*EXTRACT PROVIDED*:
* * * * * * * * *

Sweetie Box
Below, you can see two boxes.
|
Max's box |
Bryony's box |
The box on the left is Max's. All of Max's sweets are in that box.
The box on the right hand is Bryony's. Bryony's sweets are in that box and there are also three more sweets on top of her box.
Each box has exactly the same number of sweets inside.
What do you know about the number of sweets each child has?
We would love to hear your ideas. You may like to use drawings, writing, numbers, symbols... to help show your thinking.
This task has been inspired by a book chapter written by Carraher, Schliemann and Schwartz (2007).
We were sent lots of different ideas about this challenge, so thank you to everybody who sent a solution in.
Saif from Pierrepont Gamston Primary School in England said:
We know that Bryony has more sweets than Max because if they have the same amount of sweets in each box Bryony would still have the 3 extra sweets on top of her box so she will have more.
Well done Saif - can we say anything about how many more sweets Bryony will have compared to Max?
Owen from Stoke Bishop Primary School in England thought about how many sweets Max and Bryony could have in total:
If it's an even number in the box it is doubled, add 3 gets an odd number. But an odd number doubled is an even number, if you add 3 you also get an odd number. So Max and Bryony have an odd number of sweets total but we don't know if they each have an odd or an even number.
Thank you for those ideas, Owen - it's always interesting to think about whether numbers might be odd or even.
Hugh from Dame Bradbury's in England thought about the numbers of sweets in terms of percentages:
If Max had ten sweets and 100%. Bryony would have 13 sweets and 130%.
Well done Hugh! Think about what would happen if Max had a hundred sweets in his box instead - will the percentages still be 100% and 130%?
Nate from Pierrepont Gamston Primary School represented the number of sweets in a box with algebra:
Bryony will always have three more sweets than Max. If we say the number of sweets inside their boxes is X, then Max will have X and Bryony will have X+3.

* * * * * * * * *

*DATASET EXTRACT*:

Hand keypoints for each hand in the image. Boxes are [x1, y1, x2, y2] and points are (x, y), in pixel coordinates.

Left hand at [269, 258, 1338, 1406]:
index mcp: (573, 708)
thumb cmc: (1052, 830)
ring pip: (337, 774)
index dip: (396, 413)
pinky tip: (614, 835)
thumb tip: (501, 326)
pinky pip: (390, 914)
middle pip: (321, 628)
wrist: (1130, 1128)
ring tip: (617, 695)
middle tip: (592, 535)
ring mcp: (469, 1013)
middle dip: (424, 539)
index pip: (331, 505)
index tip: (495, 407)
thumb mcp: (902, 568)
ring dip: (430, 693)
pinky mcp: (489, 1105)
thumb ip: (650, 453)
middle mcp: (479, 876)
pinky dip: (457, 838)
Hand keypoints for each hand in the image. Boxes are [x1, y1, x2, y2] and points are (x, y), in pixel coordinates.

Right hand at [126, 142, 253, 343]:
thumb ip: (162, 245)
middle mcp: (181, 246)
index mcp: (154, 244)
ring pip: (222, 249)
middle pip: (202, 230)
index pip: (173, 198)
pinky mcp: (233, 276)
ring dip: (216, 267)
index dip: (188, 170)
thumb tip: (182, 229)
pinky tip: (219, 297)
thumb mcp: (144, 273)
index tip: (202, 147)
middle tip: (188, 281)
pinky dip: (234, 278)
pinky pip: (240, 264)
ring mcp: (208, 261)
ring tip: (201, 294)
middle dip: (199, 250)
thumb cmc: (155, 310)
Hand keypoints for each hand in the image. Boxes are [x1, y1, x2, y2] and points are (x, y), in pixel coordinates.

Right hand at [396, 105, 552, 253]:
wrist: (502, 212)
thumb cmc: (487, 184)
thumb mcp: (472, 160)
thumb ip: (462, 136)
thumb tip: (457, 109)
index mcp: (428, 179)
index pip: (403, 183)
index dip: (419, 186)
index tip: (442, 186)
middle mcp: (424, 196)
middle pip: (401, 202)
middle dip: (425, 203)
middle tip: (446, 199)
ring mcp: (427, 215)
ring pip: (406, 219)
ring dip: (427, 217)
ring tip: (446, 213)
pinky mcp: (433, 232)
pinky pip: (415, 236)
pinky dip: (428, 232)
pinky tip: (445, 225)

* * * * * * * * *

*REQUIRED WORK*:
Rewrite the stretch of the Sweetie Box problem from "Sweetie Box" through "of her box.", putting "candies" wherever "sweets" appears. The material is not required for any of this work.

*ANSWER TO THIS TASK*:
Sweetie Box
Below, you can see two boxes.
|
Max's box |
Bryony's box |
The box on the left is Max's. All of Max's candies are in that box.
The box on the right hand is Bryony's. Bryony's candies are in that box and there are also three more candies on top of her box.